* JOB: Using the records below, repeat exactly the lines from the one holding "tax withholding" through the one holding "observed in CME", both ends included, and no others.

(Transcribed page contents)
[Start of Attachment]
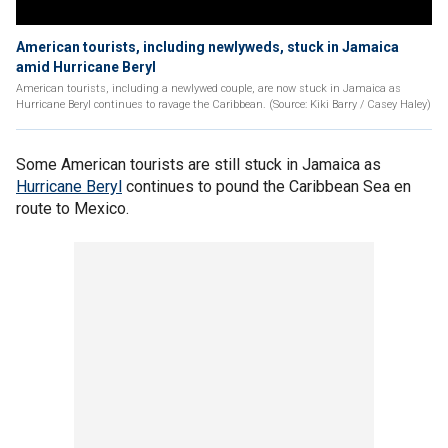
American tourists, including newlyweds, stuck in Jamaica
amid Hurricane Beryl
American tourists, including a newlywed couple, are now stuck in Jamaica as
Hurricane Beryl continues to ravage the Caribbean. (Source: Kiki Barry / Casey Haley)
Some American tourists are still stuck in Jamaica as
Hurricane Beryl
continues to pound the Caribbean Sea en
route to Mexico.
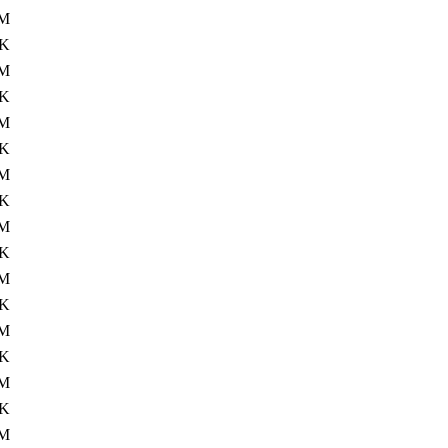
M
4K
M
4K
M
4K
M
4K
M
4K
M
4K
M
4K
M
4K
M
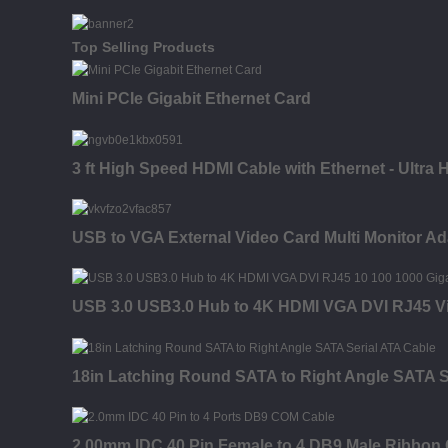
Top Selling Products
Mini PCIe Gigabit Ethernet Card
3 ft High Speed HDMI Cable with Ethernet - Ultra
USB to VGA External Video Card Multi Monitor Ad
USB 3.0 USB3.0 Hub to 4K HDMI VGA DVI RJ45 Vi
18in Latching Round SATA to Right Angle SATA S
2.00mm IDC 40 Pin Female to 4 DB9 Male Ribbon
[End of Attachment]
[Start of Attachment]
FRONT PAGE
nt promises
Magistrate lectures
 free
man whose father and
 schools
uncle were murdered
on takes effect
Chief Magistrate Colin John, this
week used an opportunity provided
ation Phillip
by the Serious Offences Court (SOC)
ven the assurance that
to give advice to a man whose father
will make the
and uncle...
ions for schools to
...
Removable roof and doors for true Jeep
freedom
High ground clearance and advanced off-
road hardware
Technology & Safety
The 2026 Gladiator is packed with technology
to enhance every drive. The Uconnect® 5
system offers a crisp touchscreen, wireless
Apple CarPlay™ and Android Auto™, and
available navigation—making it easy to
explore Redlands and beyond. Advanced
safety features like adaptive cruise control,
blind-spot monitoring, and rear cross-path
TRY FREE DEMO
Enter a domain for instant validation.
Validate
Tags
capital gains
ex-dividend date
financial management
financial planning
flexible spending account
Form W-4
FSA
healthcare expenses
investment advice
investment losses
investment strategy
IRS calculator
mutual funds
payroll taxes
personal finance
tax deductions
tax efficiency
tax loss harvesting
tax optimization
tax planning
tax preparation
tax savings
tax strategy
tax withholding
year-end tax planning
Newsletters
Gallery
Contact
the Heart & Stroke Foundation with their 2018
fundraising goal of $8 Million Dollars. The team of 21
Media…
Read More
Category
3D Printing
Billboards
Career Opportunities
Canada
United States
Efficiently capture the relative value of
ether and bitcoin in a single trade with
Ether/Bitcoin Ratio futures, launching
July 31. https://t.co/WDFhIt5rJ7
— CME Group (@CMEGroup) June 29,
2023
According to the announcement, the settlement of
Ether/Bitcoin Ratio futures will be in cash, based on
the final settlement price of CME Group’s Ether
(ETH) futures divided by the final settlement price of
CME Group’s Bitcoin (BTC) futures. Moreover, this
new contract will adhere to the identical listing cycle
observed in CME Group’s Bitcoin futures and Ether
[End of Attachment]
* RESPONSE:
tax withholding
year-end tax planning
Newsletters
Gallery
Contact
the Heart & Stroke Foundation with their 2018
fundraising goal of $8 Million Dollars. The team of 21
Media…
Read More
Category
3D Printing
Billboards
Career Opportunities
Canada
United States
Efficiently capture the relative value of
ether and bitcoin in a single trade with
Ether/Bitcoin Ratio futures, launching
July 31. https://t.co/WDFhIt5rJ7
— CME Group (@CMEGroup) June 29,
2023
According to the announcement, the settlement of
Ether/Bitcoin Ratio futures will be in cash, based on
the final settlement price of CME Group’s Ether
(ETH) futures divided by the final settlement price of
CME Group’s Bitcoin (BTC) futures. Moreover, this
new contract will adhere to the identical listing cycle
observed in CME Group’s Bitcoin futures and Ether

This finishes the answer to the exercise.